U.S. Army soldiers train on the Czech army’s Infantry Fighting Vehicle simulators, in Vyskov Military Academy, Czech Republic, May 29, 2016.

U.S. Army soldiers train on the Czech army’s Infantry Fighting Vehicle simulators, in Vyskov Military Academy, Czech Republic, May 29, 2016. U.S. Army photo by Sgt. Caitlyn Byrne

The Pentagon Is About to Launch A Big Database for Screening National Security Workers

The new DISS will merge two tools as part of the effort to reform the security clearance process.

The Pentagon next month is slated to launch one mega database for investigating the trustworthiness of personnel who could have access to federal facilities and computer systems.

The Defense Information System for Security, or DISS, will consolidate two existing tools used for vetting employees and job applicants. The reboot represents a reform spawned by leaks of classified data and shootings on military bases, Defense Department officials say.

DISS will provide “a common, comprehensive medium to request, record, document and identify personnel security actions," Aaron Siegel, alternate defense Federal Register liaison officer, said in a notification about the addition of the new system of records.

An older background check-management tool, the Joint Personnel Adjudication System, will move into DISS and take on a different acronym JVS, or the Joint Verification System. The current Case Adjudication Tracking system, or CATS, which shares completed investigations with other agencies, also will sit inside the application bundle.

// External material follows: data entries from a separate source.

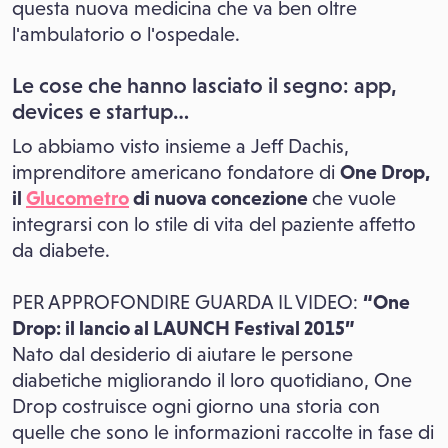
questa nuova medicina che va ben oltre
l'ambulatorio o l'ospedale.
Le cose che hanno lasciato il segno: app,
devices e startup…
Lo abbiamo visto insieme a Jeff Dachis,
imprenditore americano fondatore di
One Drop,
il
Glucometro
di nuova concezione
che vuole
integrarsi con lo stile di vita del paziente affetto
da diabete.
PER APPROFONDIRE GUARDA IL VIDEO:
“One
Drop: il lancio al LAUNCH Festival 2015”
Nato dal desiderio di aiutare le persone
diabetiche migliorando il loro quotidiano, One
Drop costruisce ogni giorno una storia con
quelle che sono le informazioni raccolte in fase di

The musical chairs is "part of the effort to reform the security clearance process within the federal government," according to the Defense Personnel and Security Research Center website.

DISS will track decisions about an individual’s eligibility to handle classified materials and fitness for employment, as well as suitability to enter government buildings and computer networks, Siegel says.

The system also will aid with the "support of continuous evaluation and insider threat detection, prevention and mitigation activities," he says.

Continuous evaluation relies on automated data checks, rather than the traditional method of re-investigating employees every five years.

If all goes according to plan, DISS should interface with a new, massive information-sharing hub designed to flag potential traitors and other “insider threats.” Both systems are key to continuous evaluation.

DISS is expected to ping the hub for threat monitoring, a practice that exploits, among other profiling techniques, cybervetting. The research center considers that term to mean checking blogs, social media sites, and other Internet-based sources.

An agency or contractor that has hired a security-clearance holder can keep an eye on the employee's activities using DISS, Siegel explains in the notification. The White House also can take a peek to assess potential administration appointees.

In addition, U.S. Citizenship and Immigration Services can look inside for "use in alien admission and naturalization inquiries," Siegel says.

And records in the database can be searched during authorized counterintelligence activities to enforce laws that protect U.S. national security.

DISS is expected to go online July 16, pending a comment period that ends July 15.

Last summer, the Pentagon temporarily unplugged JPAS as a precaution, after a historic breach of 21.5 million background check records. A vulnerability in an Office of Personnel Management tool that links to the system was discovered during a probe of the hack.